> _Task requirements_: Rewrite the text lines from all the entries below as a single numbered list, skipping any blank lines and leaving out the pictures.

> _Records for processing_:
____________________

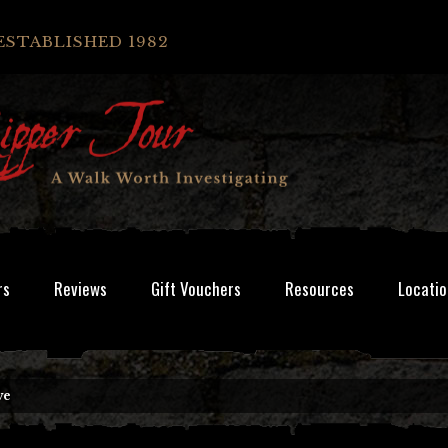
ESTABLISHED 1982
rs
Reviews
Gift Vouchers
Resources
Locatio
ve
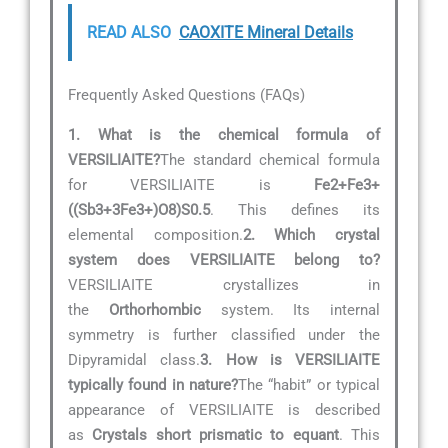
READ ALSO
CAOXITE Mineral Details
Frequently Asked Questions (FAQs)
1. What is the chemical formula of
VERSILIAITE?
The standard chemical formula
for VERSILIAITE is
Fe2+Fe3+
((Sb3+3Fe3+)O8)S0.5
. This defines its
elemental composition.
2. Which crystal
system does VERSILIAITE belong to?
VERSILIAITE crystallizes in
the
Orthorhombic
system. Its internal
symmetry is further classified under the
Dipyramidal class.
3. How is VERSILIAITE
typically found in nature?
The “habit” or typical
appearance of VERSILIAITE is described
as
Crystals short prismatic to equant
. This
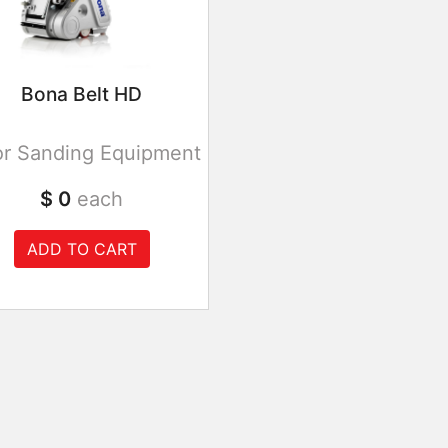
Bona Belt HD
or Sanding Equipment
$ 0
each
ADD TO CART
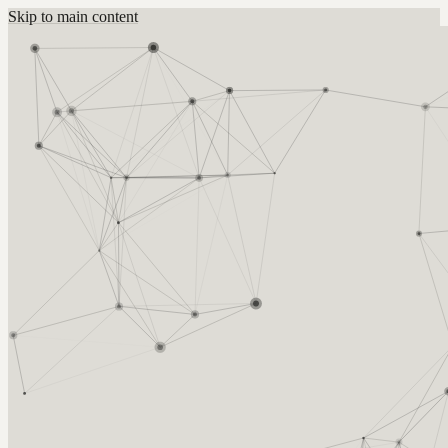
Skip to main content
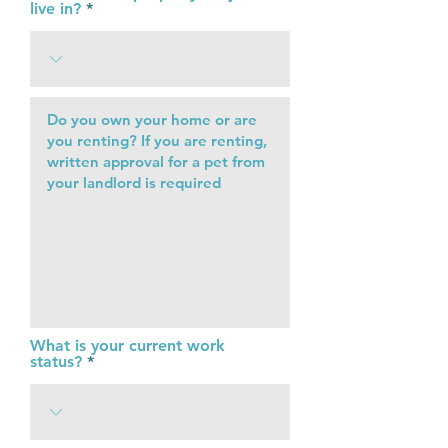
live in?
What is your current work
status?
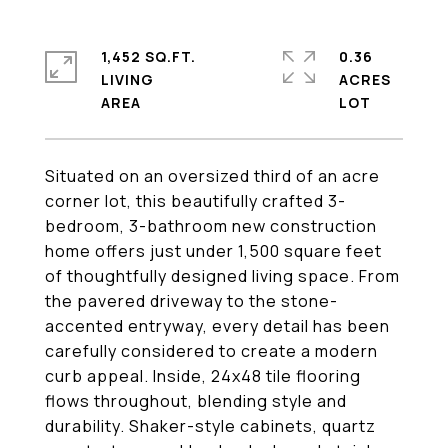
1,452 SQ.FT.
0.36
LIVING
ACRES
Situated on an oversized third of an acre
corner lot, this beautifully crafted 3-
bedroom, 3-bathroom new construction
home offers just under 1,500 square feet
of thoughtfully designed living space. From
the pavered driveway to the stone-
accented entryway, every detail has been
carefully considered to create a modern
curb appeal. Inside, 24x48 tile flooring
flows throughout, blending style and
durability. Shaker-style cabinets, quartz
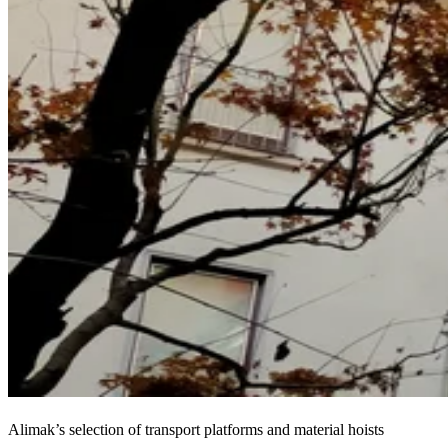
Alimak’s selection of transport platforms and material hoists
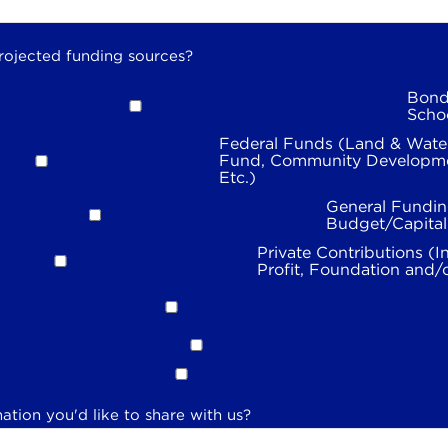
rojected funding sources?
Bond
Scho
Federal Funds (Land & Wate
Fund, Community Developme
Etc.)
General Fundin
Budget/Capita
Private Contributions (I
Profit, Foundation and/
ation you'd like to share with us?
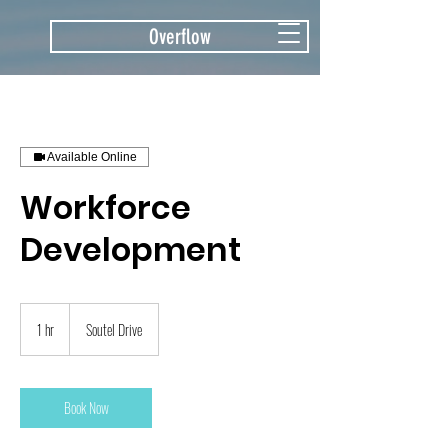
Overflow
Available Online
Workforce
Development
1 hr
1
Soutel Drive
h
Book Now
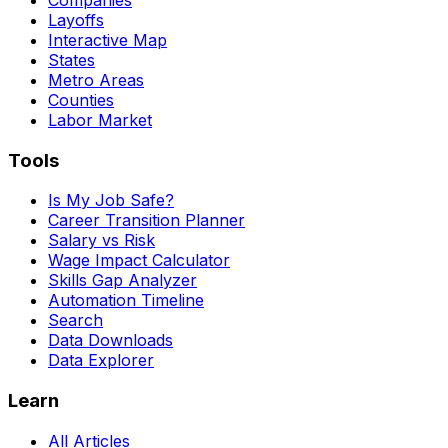
Layoffs
Interactive Map
States
Metro Areas
Counties
Labor Market
Tools
Is My Job Safe?
Career Transition Planner
Salary vs Risk
Wage Impact Calculator
Skills Gap Analyzer
Automation Timeline
Search
Data Downloads
Data Explorer
Learn
All Articles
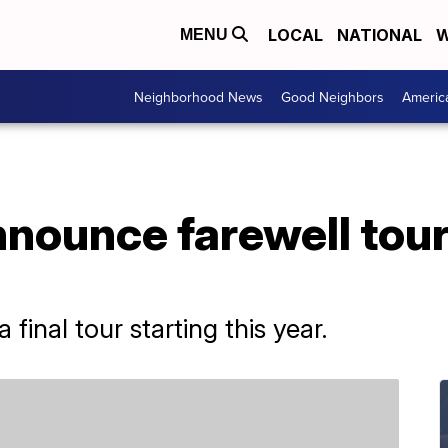
LOCAL
NATIONAL
W
MENU
Neighborhood News
Good Neighbors
Americ
nounce farewell tour
final tour starting this year.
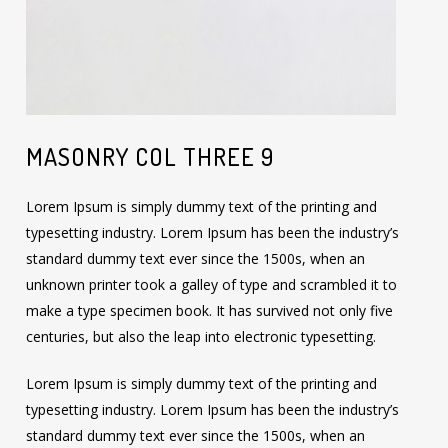
MASONRY COL THREE 9
Lorem Ipsum is simply dummy text of the printing and
typesetting industry. Lorem Ipsum has been the industry’s
standard dummy text ever since the 1500s, when an
unknown printer took a galley of type and scrambled it to
make a type specimen book. It has survived not only five
centuries, but also the leap into electronic typesetting.
Lorem Ipsum is simply dummy text of the printing and
typesetting industry. Lorem Ipsum has been the industry’s
standard dummy text ever since the 1500s, when an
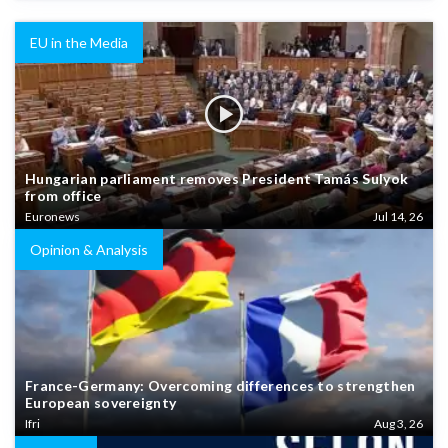
EU in the Media
Hungarian parliament removes President Tamás Sulyok
from office
Euronews
Jul 14, 26
Opinion & Analysis
France-Germany: Overcoming differences to strengthen
European sovereignty
Ifri
Aug 3, 26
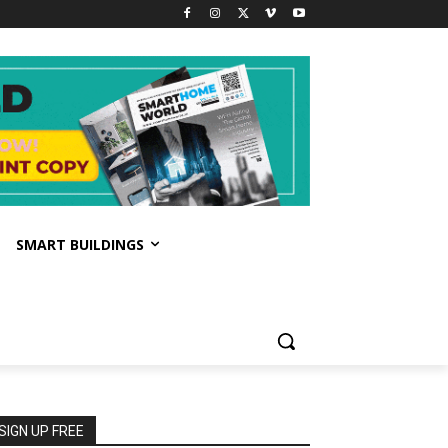
SMART BUILDINGS
SIGN UP FREE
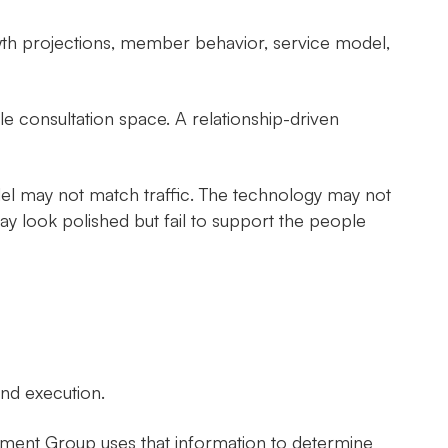
th projections, member behavior, service model,
le consultation space. A relationship-driven
del may not match traffic. The technology may not
ay look polished but fail to support the people
nd execution.
ement Group uses that information to determine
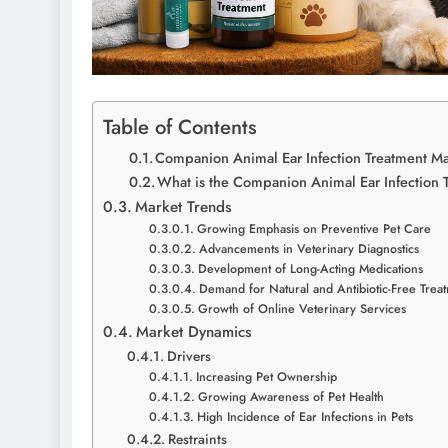
Table of Contents
Companion Animal Ear Infection Treatment Ma
What is the Companion Animal Ear Infection 
Market Trends
Growing Emphasis on Preventive Pet Care
Advancements in Veterinary Diagnostics
Development of Long-Acting Medications
Demand for Natural and Antibiotic-Free Trea
Growth of Online Veterinary Services
Market Dynamics
Drivers
Increasing Pet Ownership
Growing Awareness of Pet Health
High Incidence of Ear Infections in Pets
Restraints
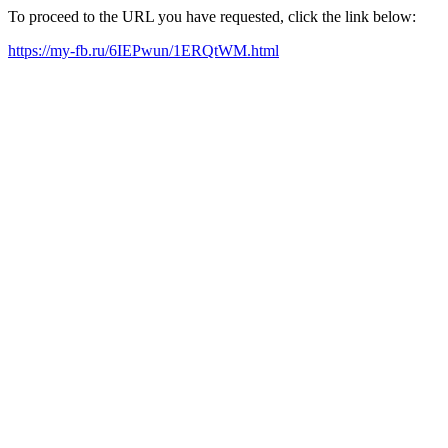
To proceed to the URL you have requested, click the link below:
https://my-fb.ru/6IEPwun/1ERQtWM.html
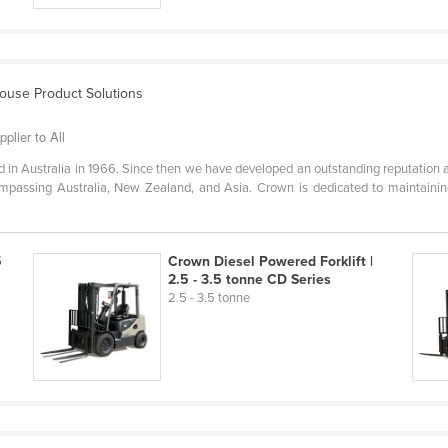
house Product Solutions
plier to All
in Australia in 1966. Since then we have developed an outstanding reputation a
ompassing Australia, New Zealand, and Asia. Crown is dedicated to maintaining
5
Crown Diesel Powered Forklift |
2.5 - 3.5 tonne CD Series
2.5 - 3.5 tonne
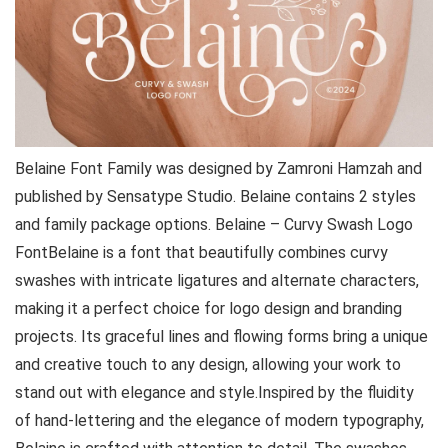
Belaine Font Family was designed by Zamroni Hamzah and
published by Sensatype Studio. Belaine contains 2 styles
and family package options. Belaine – Curvy Swash Logo
FontBelaine is a font that beautifully combines curvy
swashes with intricate ligatures and alternate characters,
making it a perfect choice for logo design and branding
projects. Its graceful lines and flowing forms bring a unique
and creative touch to any design, allowing your work to
stand out with elegance and style.Inspired by the fluidity
of hand-lettering and the elegance of modern typography,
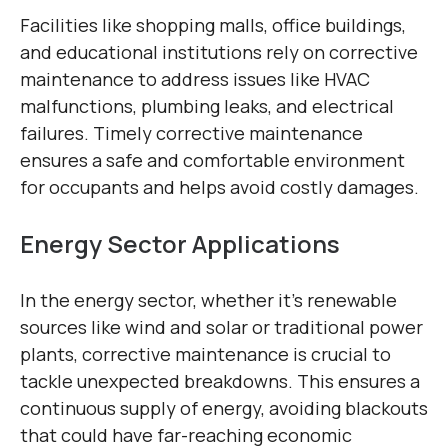
Facilities like shopping malls, office buildings,
and educational institutions rely on corrective
maintenance to address issues like HVAC
malfunctions, plumbing leaks, and electrical
failures. Timely corrective maintenance
ensures a safe and comfortable environment
for occupants and helps avoid costly damages.
Energy Sector Applications
In the energy sector, whether it’s renewable
sources like wind and solar or traditional power
plants, corrective maintenance is crucial to
tackle unexpected breakdowns. This ensures a
continuous supply of energy, avoiding blackouts
that could have far-reaching economic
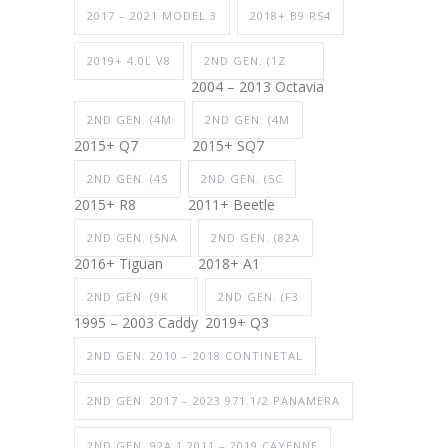
2017 – 2021 MODEL 3
2018+ B9 RS4
2019+ 4.0L V8
2ND GEN. (1Z
2004 – 2013 Octavia
2ND GEN. (4M
2ND GEN. (4M
2015+ Q7
2015+ SQ7
2ND GEN. (4S
2ND GEN. (5C
2015+ R8
2011+ Beetle
2ND GEN. (5NA
2ND GEN. (82A
2016+ Tiguan
2018+ A1
2ND GEN. (9K
2ND GEN. (F3
1995 – 2003 Caddy
2019+ Q3
2ND GEN. 2010 – 2018 CONTINETAL
2ND GEN. 2017 – 2023 971.1/2 PANAMERA
2ND GEN. 92A.1 2011 – 2019 CAYENNE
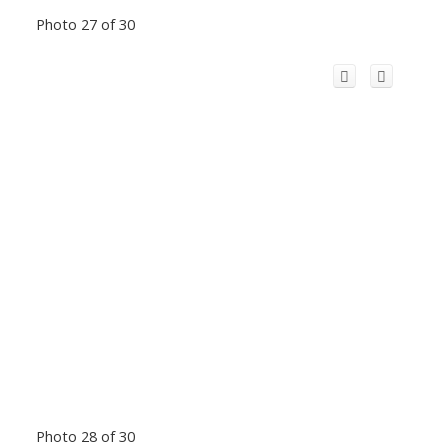
Photo 27 of 30
Photo 28 of 30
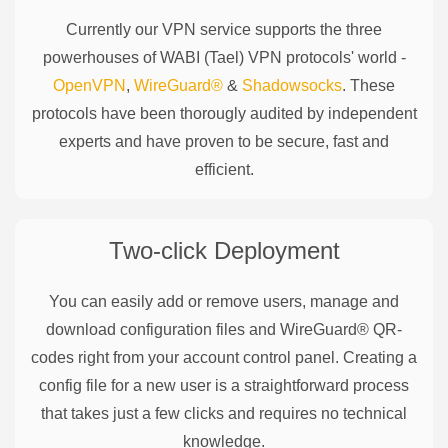
Currently our VPN service supports the three
powerhouses of
WABI (Tael)
VPN protocols' world -
OpenVPN
,
WireGuard®
&
Shadowsocks
. These
protocols have been thorougly audited by independent
experts and have proven to be secure, fast and
efficient.
Two-click Deployment
You can easily add or remove users, manage and
download configuration files and WireGuard® QR-
codes right from your account control panel. Creating a
config file for a new user is a straightforward process
that takes just a few clicks and requires no technical
knowledge.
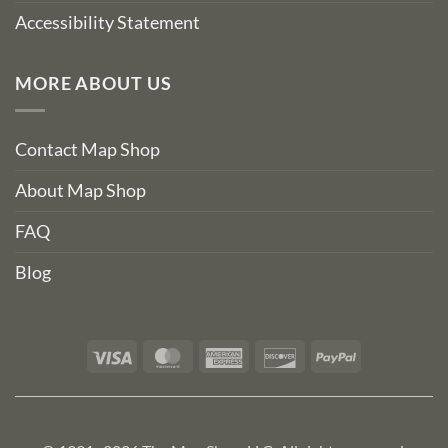
Accessibility Statement
MORE ABOUT US
Contact Map Shop
About Map Shop
FAQ
Blog
Visa
MasterCard
American
Discover
PayPal
Express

____________________

> _Result of the exercise_:
1. ESTABLISHED 1982
2. rs
3. Reviews
4. Gift Vouchers
5. Resources
6. Locatio
7. ve
8. READ ALSO
9. CAOXITE Mineral Details
10. Frequently Asked Questions (FAQs)
11. 1. What is the chemical formula of
12. VERSILIAITE?
13. The standard chemical formula
14. for VERSILIAITE is
15. Fe2+Fe3+
16. ((Sb3+3Fe3+)O8)S0.5
17. . This defines its
18. elemental composition.
19. 2. Which crystal
20. system does VERSILIAITE belong to?
21. VERSILIAITE crystallizes in
22. the
23. Orthorhombic
24. system. Its internal
25. symmetry is further classified under the
26. Dipyramidal class.
27. 3. How is VERSILIAITE
28. typically found in nature?
29. The “habit” or typical
30. appearance of VERSILIAITE is described
31. as
32. Crystals short prismatic to equant
33. . This
34. Bona Belt HD
35. or Sanding Equipment
36. $ 0
37. each
38. ADD TO CART
39. Skip to main content
40. live in?
41. What is your current work
42. status?
43. 1,452 SQ.FT.
44. 0.36
45. LIVING
46. ACRES
47. Situated on an oversized third of an acre
48. corner lot, this beautifully crafted 3-
49. bedroom, 3-bathroom new construction
50. home offers just under 1,500 square feet
51. of thoughtfully designed living space. From
52. the pavered driveway to the stone-
53. accented entryway, every detail has been
54. carefully considered to create a modern
55. curb appeal. Inside, 24x48 tile flooring
56. flows throughout, blending style and
57. durability. Shaker-style cabinets, quartz
58. Alimak’s selection of transport platforms and material hoists
59. rojected funding sources?
60. Bond
61. Scho
62. Federal Funds (Land & Wate
63. Fund, Community Developme
64. Etc.)
65. General Fundin
66. Budget/Capita
67. Private Contributions (I
68. Profit, Foundation and/
69. ation you'd like to share with us?
70. Overflow
71. Available Online
72. Workforce
73. Development
74. 1 hr
75. 1
76. Soutel Drive
77. h
78. Book Now
79. Layoffs
80. Interactive Map
81. States
82. Metro Areas
83. Counties
84. Labor Market
85. Tools
86. Is My Job Safe?
87. Career Transition Planner
88. Salary vs Risk
89. Wage Impact Calculator
90. Skills Gap Analyzer
91. Automation Timeline
92. Search
93. Data Downloads
94. Data Explorer
95. Learn
96. All Articles
97. LOCAL
98. NATIONAL
99. W
100. MENU
101. Neighborhood News
102. Good Neighbors
103. Americ
104. nounce farewell tour
105. final tour starting this year.
106. MASONRY COL THREE 9
107. Lorem Ipsum is simply dummy text of the printing and
108. typesetting industry. Lorem Ipsum has been the industry’s
109. standard dummy text ever since the 1500s, when an
110. unknown printer took a galley of type and scrambled it to
111. make a type specimen book. It has survived not only five
112. centuries, but also the leap into electronic typesetting.
113. Lorem Ipsum is simply dummy text of the printing and
114. typesetting industry. Lorem Ipsum has been the industry’s
115. standard dummy text ever since the 1500s, when an
116. EU in the Media
117. Hungarian parliament removes President Tamás Sulyok
118. from office
119. Euronews
120. Jul 14, 26
121. Opinion & Analysis
122. France-Germany: Overcoming differences to strengthen
123. European sovereignty
124. Ifri
125. Aug 3, 26
126. SMART BUILDINGS
127. SIGN UP FREE
128. th projections, member behavior, service model,
129. le consultation space. A relationship-driven
130. del may not match traffic. The technology may not
131. ay look polished but fail to support the people
132. nd execution.
133. ement Group uses that information to determine
134. Table of Contents
135. Companion Animal Ear Infection Treatment Ma
136. What is the Companion Animal Ear Infection 
137. Market Trends
138. Growing Emphasis on Preventive Pet Care
139. Advancements in Veterinary Diagnostics
140. Development of Long-Acting Medications
141. Demand for Natural and Antibiotic-Free Trea
142. Growth of Online Veterinary Services
143. Market Dynamics
144. Drivers
145. Increasing Pet Ownership
146. Growing Awareness of Pet Health
147. High Incidence of Ear Infections in Pets
148. Restraints
149. To proceed to the URL you have requested, click the link below:
150. https://my-fb.ru/6IEPwun/1ERQtWM.html
151. house Product Solutions
152. plier to All
153. in Australia in 1966. Since then we have developed an outstanding reputation a
154. ompassing Australia, New Zealand, and Asia. Crown is dedicated to maintaining
155. 5
156. Crown Diesel Powered Forklift |
157. 2.5 - 3.5 tonne CD Series
158. 2.5 - 3.5 tonne
159. Belaine Font Family was designed by Zamroni Hamzah and
160. published by Sensatype Studio. Belaine contains 2 styles
161. and family package options. Belaine – Curvy Swash Logo
162. FontBelaine is a font that beautifully combines curvy
163. swashes with intricate ligatures and alternate characters,
164. making it a perfect choice for logo design and branding
165. projects. Its graceful lines and flowing forms bring a unique
166. and creative touch to any design, allowing your work to
167. stand out with elegance and style.Inspired by the fluidity
168. of hand-lettering and the elegance of modern typography,
169. Facilities like shopping malls, office buildings,
170. and educational institutions rely on corrective
171. maintenance to address issues like HVAC
172. malfunctions, plumbing leaks, and electrical
173. failures. Timely corrective maintenance
174. ensures a safe and comfortable environment
175. for occupants and helps avoid costly damages.
176. Energy Sector Applications
177. In the energy sector, whether it’s renewable
178. sources like wind and solar or traditional power
179. plants, corrective maintenance is crucial to
180. tackle unexpected breakdowns. This ensures a
181. continuous supply of energy, avoiding blackouts
182. that could have far-reaching economic
183. 2017 – 2021 MODEL 3
184. 2018+ B9 RS4
185. 2019+ 4.0L V8
186. 2ND GEN. (1Z
187. 2004 – 2013 Octavia
188. 2ND GEN. (4M
189. 2ND GEN. (4M
190. 2015+ Q7
191. 2015+ SQ7
192. 2ND GEN. (4S
193. 2ND GEN. (5C
194. 2015+ R8
195. 2011+ Beetle
196. 2ND GEN. (5NA
197. 2ND GEN. (82A
198. 2016+ Tiguan
199. 2018+ A1
200. 2ND GEN. (9K
201. 2ND GEN. (F3
202. 1995 – 2003 Caddy
203. 2019+ Q3
204. 2ND GEN. 2010 – 2018 CONTINETAL
205. 2ND GEN. 2017 – 2023 971.1/2 PANAMERA
206. 2ND GEN. 92A.1 2011 – 2019 CAYENNE
207. Photo 27 of 30
208. Photo 28 of 30
209. Currently our VPN service supports the three
210. powerhouses of
211. WABI (Tael)
212. VPN protocols' world -
213. OpenVPN
214. ,
215. WireGuard®
216. &
217. Shadowsocks
218. . These
219. protocols have been thorougly audited by independent
220. experts and have proven to be secure, fast and
221. efficient.
222. Two-click Deployment
223. You can easily add or remove users, manage and
224. download configuration files and WireGuard® QR-
225. codes right from your account control panel. Creating a
226. config file for a new user is a straightforward process
227. that takes just a few clicks and requires no technical
228. knowledge.
229. Accessibility Statement
230. MORE ABOUT US
231. Contact Map Shop
232. About Map Shop
233. FAQ
234. Blog
235. Visa
236. MasterCard
237. American
238. Discover
239. PayPal
240. Express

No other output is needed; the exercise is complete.